Let us get this part out of the way. Maazel’s interpretations of both the Eighth and the Ninth, for this listener, were less than persuasive. His leadership was cool, crisp, tightly controlled, and full of micro and macro ideas about tempo and phrasing that did not always work, from the minuet of the Eighth in need of more lilt, to the heavy-handed manipulations in the outer movements of the Ninth. There are also, in the end, reservoirs of depth, emotion, mystery, and sheer undomesticated wildness in this music that Maazel seemed uninterested in exploring.

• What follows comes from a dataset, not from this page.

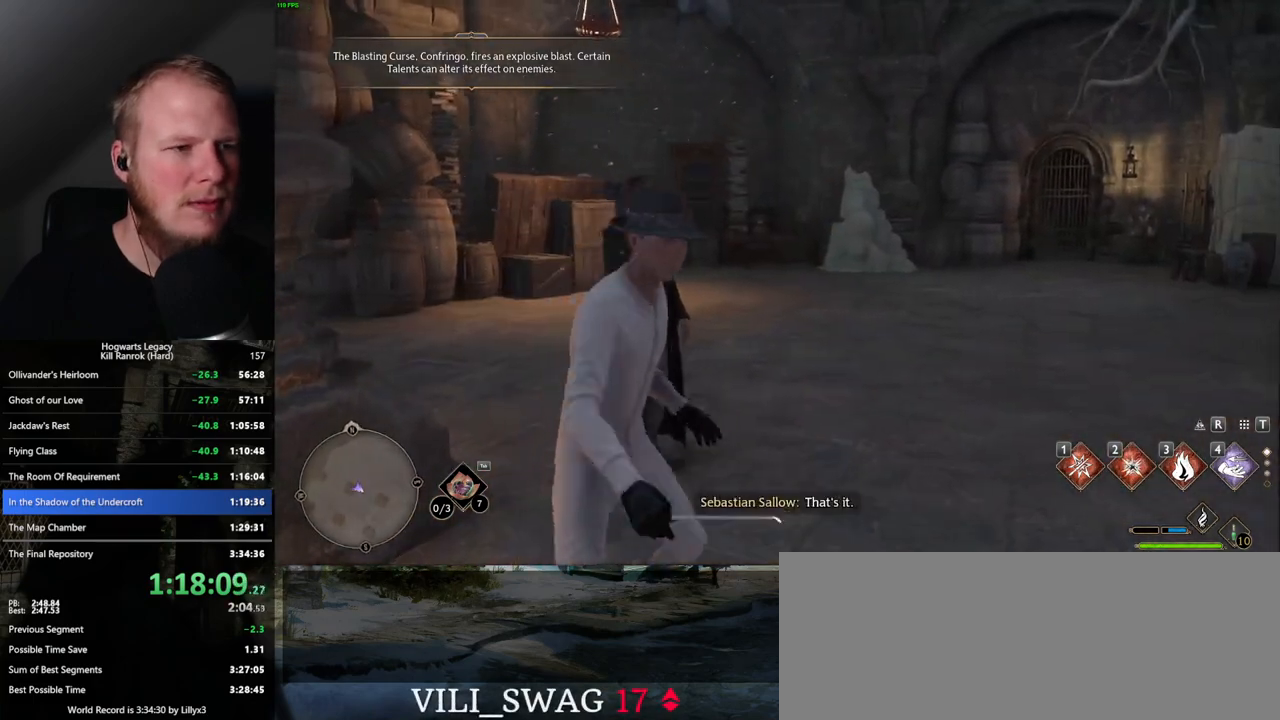
{"keys": ["f", "w"], "mouse": [], "events": [[267, "d", "up"], [484, "f", "down"]]}
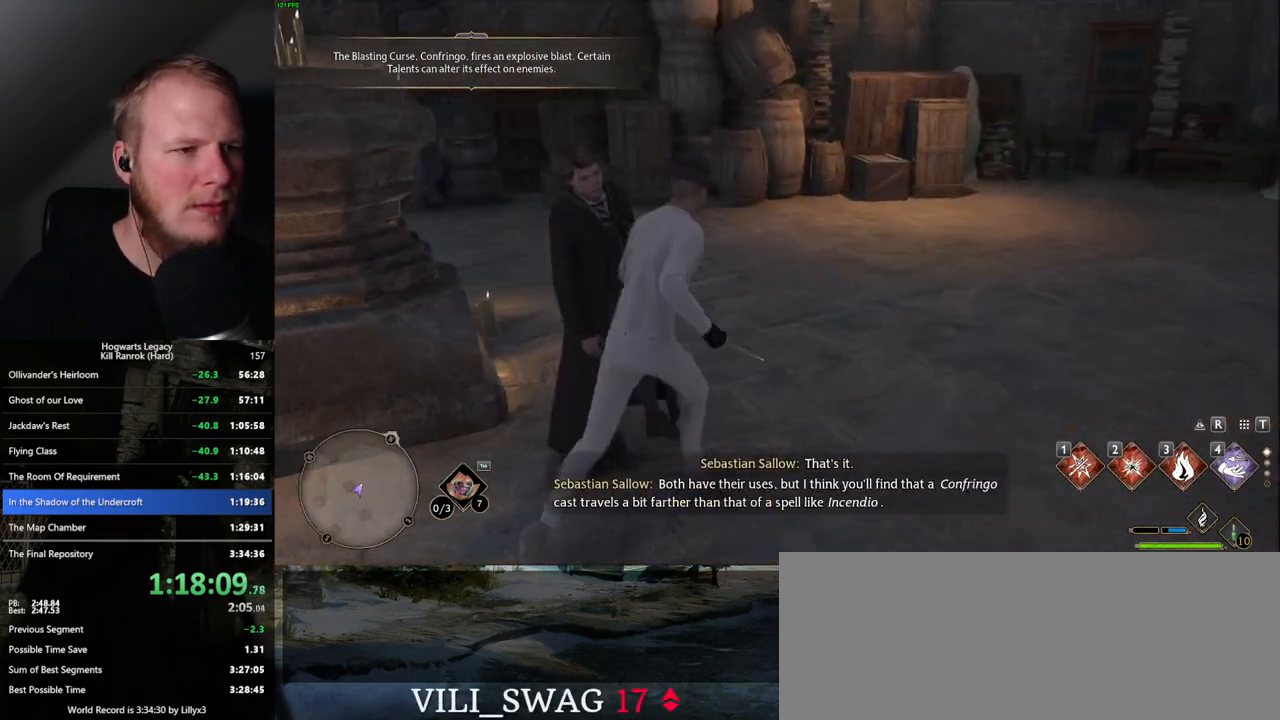
{"keys": ["f"], "mouse": [], "events": [[84, "f", "up"], [84, "w", "up"], [167, "f", "down"], [234, "f", "up"], [317, "f", "down"], [400, "f", "up"], [467, "f", "down"]]}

Some of them came through anyway. With its annual spot at the end of the Tanglewood season, the Ninth might be the single symphony the orchestra has played most often. It resides deep in its bones, and last night, one could easily set aside interpretive reservations and appreciate the riches offered, such as the tonal beauty of the strings in the long-spiraling themes of the adagio, the precision woodwind ensemble work in the final movement, and the meticulous thunder of Timothy Genis’s timpani.
The vocal soloists - Christine Brewer, Meredith Arwady, Matthew Polenzani, and Eike Wilm Schulte - made a powerful if unevenly matched quartet. And the Tanglewood Festival Chorus delivered a rousing and focused performance, with less visceral intensity than Michael Tilson Thomas requested from them at Tanglewood in August, but with all the control and dexterity Maazel required. At certain climaxes, they positively saturated the hall with sound. The Ninth received a warm ovation, and some of the loudest cheers were reserved for the chorus.
And for the orchestra, too. This much Beethoven in such a compressed time span can be physically taxing for the musicians. For their unfaltering commitment to a cycle without its scheduled captain and for so much accomplished playing, they deserve our thanks.